И он стал рассказывать:

— Было это в Ленинграде. В ту пору фашист заткнул узкое горло Финского залива минами, и у нас не оставалось никакой возможности выйти в море. Враг был уже на окраинах Ленинграда, а мы бездействовали. Ну, сами понимаете, настроение мрачное, злости у всех много, а выплеснуть ее некуда. Многие стали на сухопутный фронт проситься. Но если с надводных кораблей туда еще пускали, то нам и заикаться об этом не позволяли.

И вот в такую пору вынужденного бездействия меня ранило. Ранило по-глупому. Шальной снаряд разорвался на пирсе в тот момент, когда я находился на палубе, осколок угодил в плечо. И рана-то была пустяковая, кость не задело, а только мякоть повредило, но меня все равно упекли в госпиталь. Располагался он на Васильевском острове, в здании школы.

Осколок у меня вырезали в тот же день, а отлеживаться положили в класс, должно быть, самый большой в школе. Нас в этом классе лежало человек сорок. Среди раненых оказался один, судьба которого волновала всех. Именно всех, хотя у каждого из нас была своя беда. Дело в том, что этим раненым оказался художник, и ранение для него было самым что ни на есть неудачным — он ослеп.

Тут, мне кажется, объяснять ничего не надо. Сама по себе слепота — большое несчастье, а для художника эта утрата не восполнима ничем. Можете представить его состояние. Первое время он все порывался наложить на себя руки. Мы ему про Николая Островского рассказываем, а он только сердится. «Поймите, — кричит, — я же художник! Пусть бы мне оторвало ноги и еще одну руку, но остался хотя бы один глаз». Мы ему про Филатова говорим, обещаем, что уж Филатов-то обязательно поправит ему зрение, но он только кричит: «Не утешайте, я не маленький, знаю, что это — на всю жизнь!»
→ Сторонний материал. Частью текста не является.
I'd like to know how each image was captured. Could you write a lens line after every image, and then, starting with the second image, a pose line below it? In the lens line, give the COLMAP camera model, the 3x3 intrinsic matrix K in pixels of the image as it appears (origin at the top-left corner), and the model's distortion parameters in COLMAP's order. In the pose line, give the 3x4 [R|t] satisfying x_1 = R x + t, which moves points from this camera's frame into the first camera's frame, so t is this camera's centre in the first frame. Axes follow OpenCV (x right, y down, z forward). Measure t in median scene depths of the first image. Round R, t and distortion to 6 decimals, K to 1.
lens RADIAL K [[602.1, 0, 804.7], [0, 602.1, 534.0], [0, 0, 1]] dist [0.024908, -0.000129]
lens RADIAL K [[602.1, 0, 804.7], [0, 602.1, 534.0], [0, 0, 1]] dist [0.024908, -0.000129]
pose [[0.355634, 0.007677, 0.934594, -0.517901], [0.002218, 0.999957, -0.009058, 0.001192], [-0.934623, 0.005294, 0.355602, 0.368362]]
Сами понимаете, раненые есть раненые, многим покой нужен, а тут такое дело. Хотели было перевести его в отдельную палату, чтобы других не беспокоил, да мы сами не допустили. Потому что останься он один, обязательно наглупит. За ним нужен был догляд и догляд.
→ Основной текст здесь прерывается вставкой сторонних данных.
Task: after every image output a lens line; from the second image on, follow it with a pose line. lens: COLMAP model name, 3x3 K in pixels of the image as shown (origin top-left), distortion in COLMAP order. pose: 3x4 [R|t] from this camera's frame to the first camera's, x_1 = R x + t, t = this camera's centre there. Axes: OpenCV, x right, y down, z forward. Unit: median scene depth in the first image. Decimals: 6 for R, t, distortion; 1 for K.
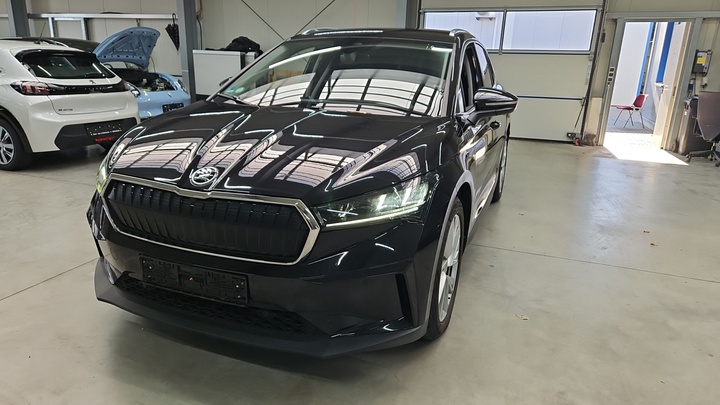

В то время некоторые из ходячих раненых — а я тоже был ходячим — частенько заглядывали в школьный зал — не то спортивный, не то для всяких там сборов и собраний предназначенный. В том зале тоже раненые лежали, человек шестьдесят. По там стояло еще и пианино, а за него часто сажали безногого музыканта. Играл он хорошо, до войны даже в каком-то конкурсе первую премию получил. Музыкант этот был человеком веселым, компанейским, об одном только сокрушался: нечем ему на педали давить. «А без педалей не то звучание получается», — со вздохом говаривал он каждый раз, когда его усаживали за инструмент. Но у него и без педалей получалось здорово, мы готовы были слушать часами.
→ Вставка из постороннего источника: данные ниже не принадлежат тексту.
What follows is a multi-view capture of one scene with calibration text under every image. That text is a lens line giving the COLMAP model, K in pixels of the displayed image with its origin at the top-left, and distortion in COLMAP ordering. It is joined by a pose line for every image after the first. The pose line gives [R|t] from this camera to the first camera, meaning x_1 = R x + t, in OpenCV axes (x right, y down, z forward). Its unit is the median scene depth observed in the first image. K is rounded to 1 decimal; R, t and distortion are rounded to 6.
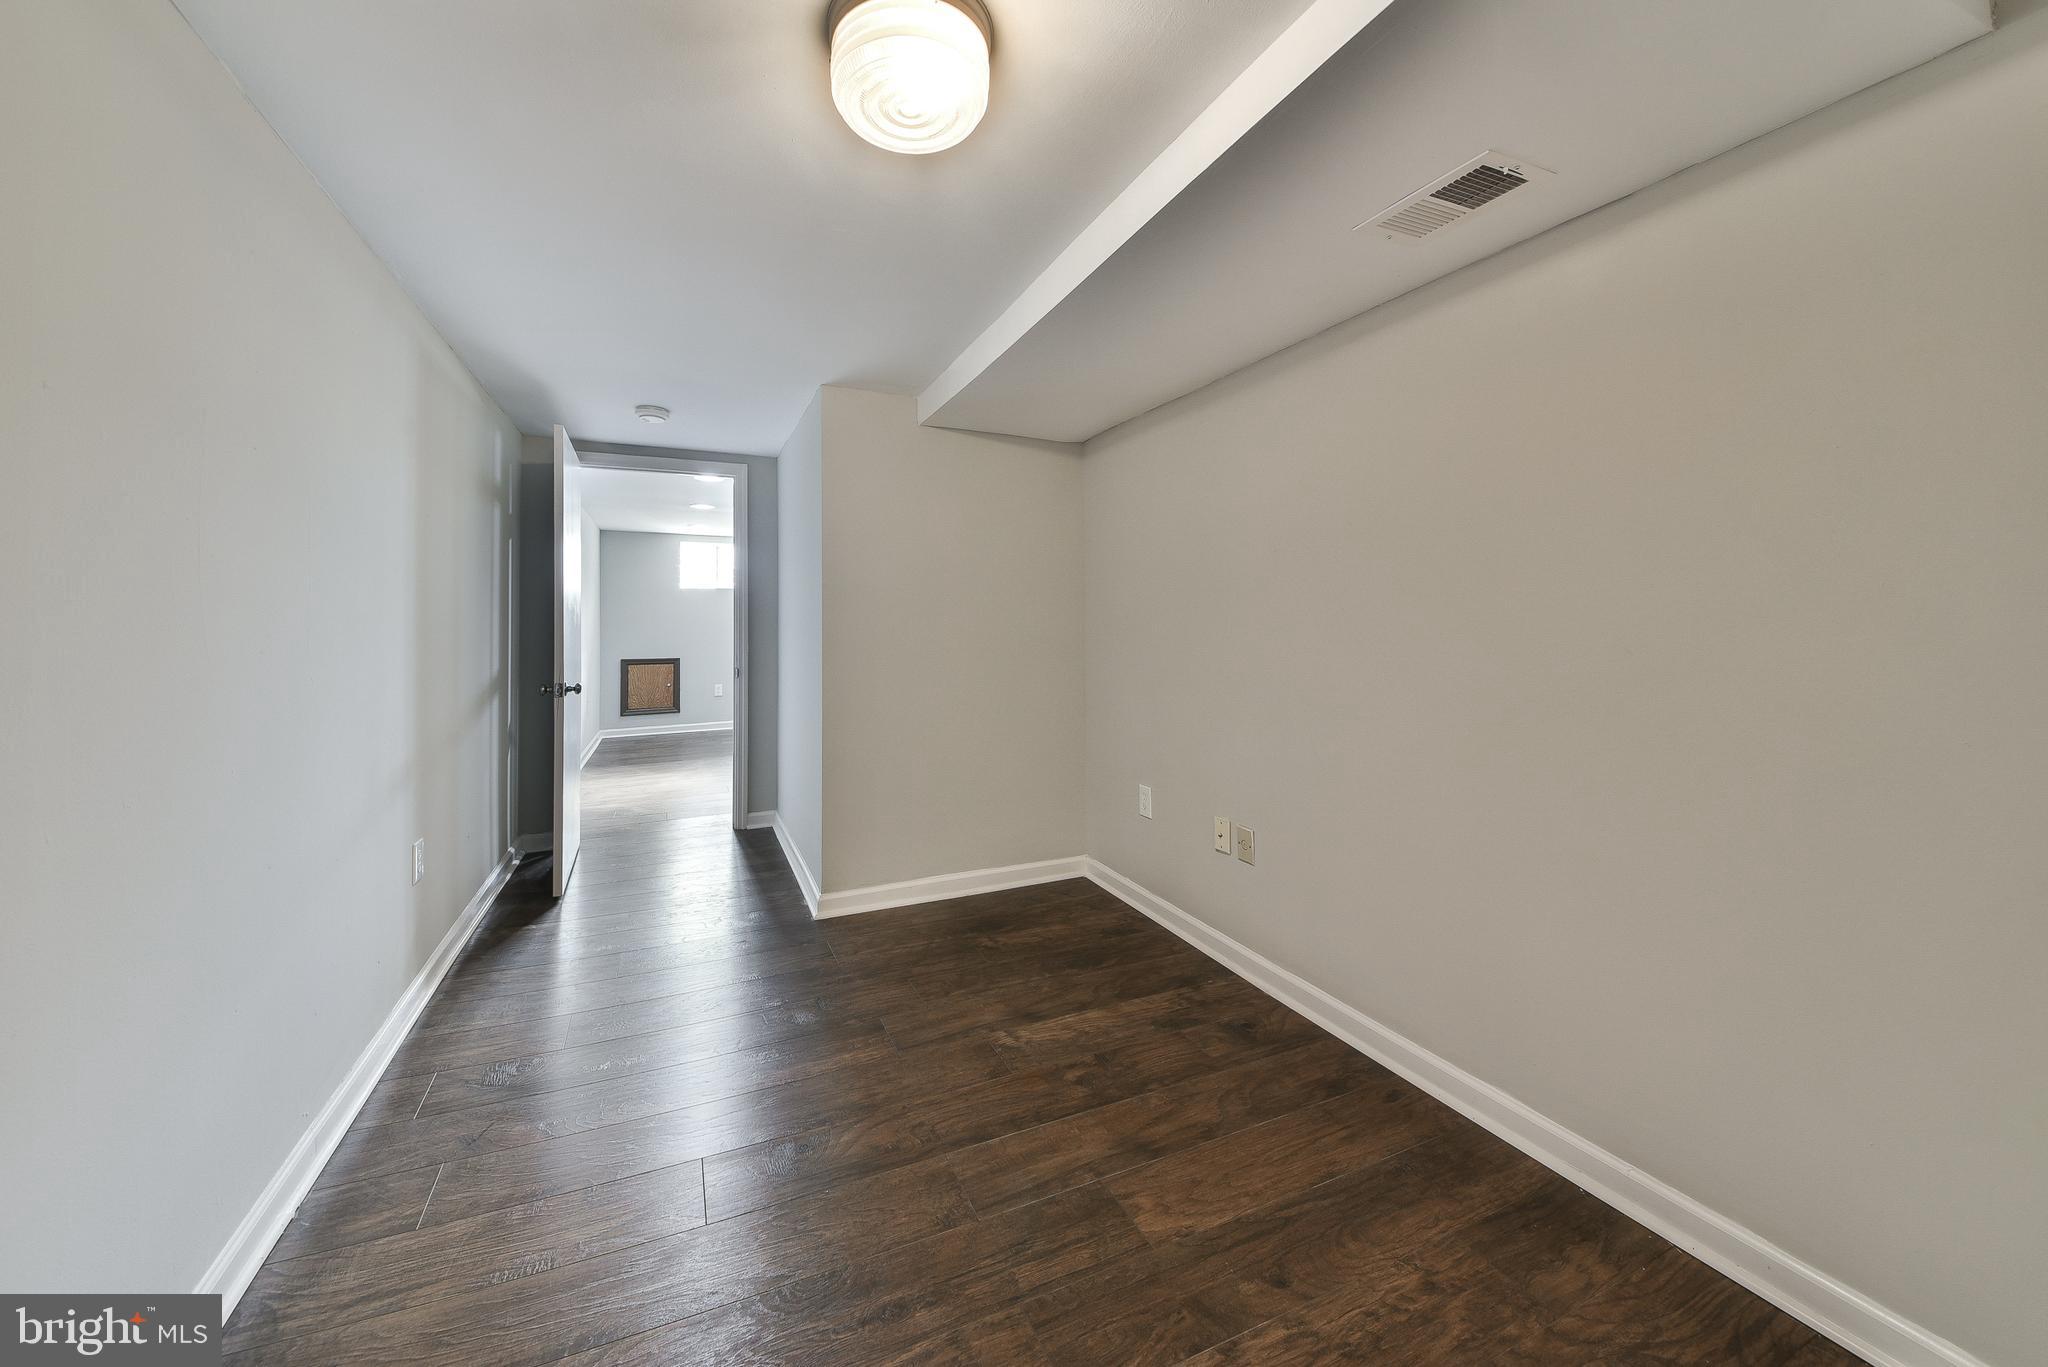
lens RADIAL K [[723.1, 0, 980.7], [0, 723.1, 613.1], [0, 0, 1]] dist [0.010131, -0.001959]
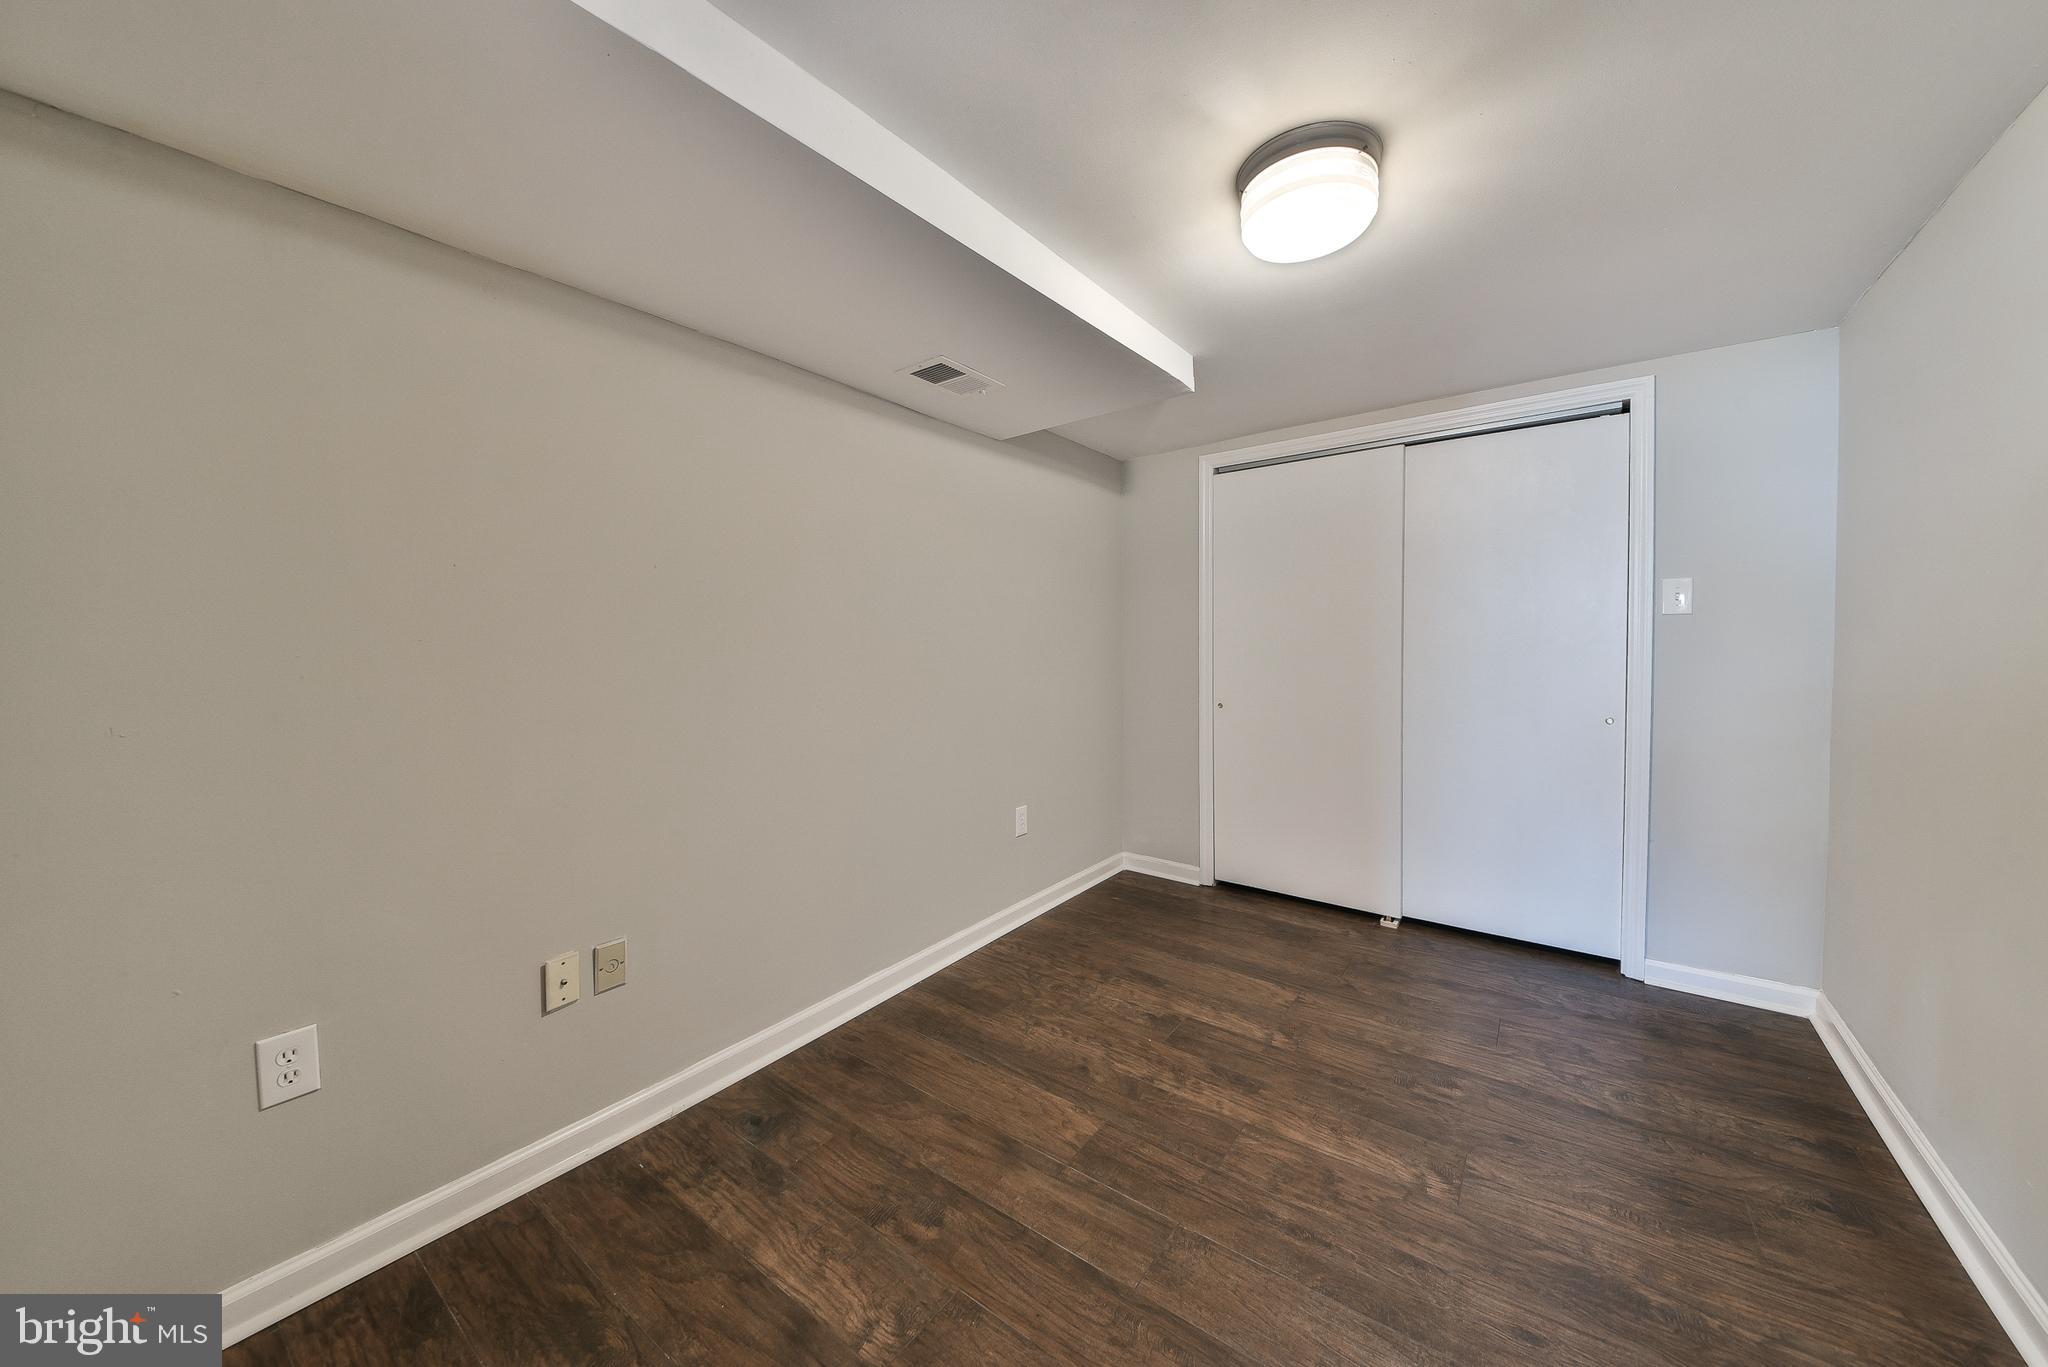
lens RADIAL K [[723.1, 0, 1005.7], [0, 723.1, 650.8], [0, 0, 1]] dist [0.010131, -0.001959]
pose [[-0.482308, -0.010994, 0.875933, -0.706557], [-0.000062, 0.999922, 0.012516, -0.009518], [-0.876002, 0.005983, -0.482271, 1.526564]]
Вот этому-то музыканту мы и рассказали про нашего художника. Выслушал он нас и говорит: «Вот что, ребята, попросите, чтобы меня в вашу палату перевели да рядом с тем художником положили. Я его попробую вылечить Бетховеном». Пошли мы к главному врачу и добились, чтобы все было сделано, как он просил. Перевели его в нашу палату, положили рядом с тем художником. Въехал он к нам с шуточкой. «Вот, — говорит, — из шестого сразу в восьмой класс перевели». На двери нашей палаты, и верно, сохранилась еще табличка: «8-а класс».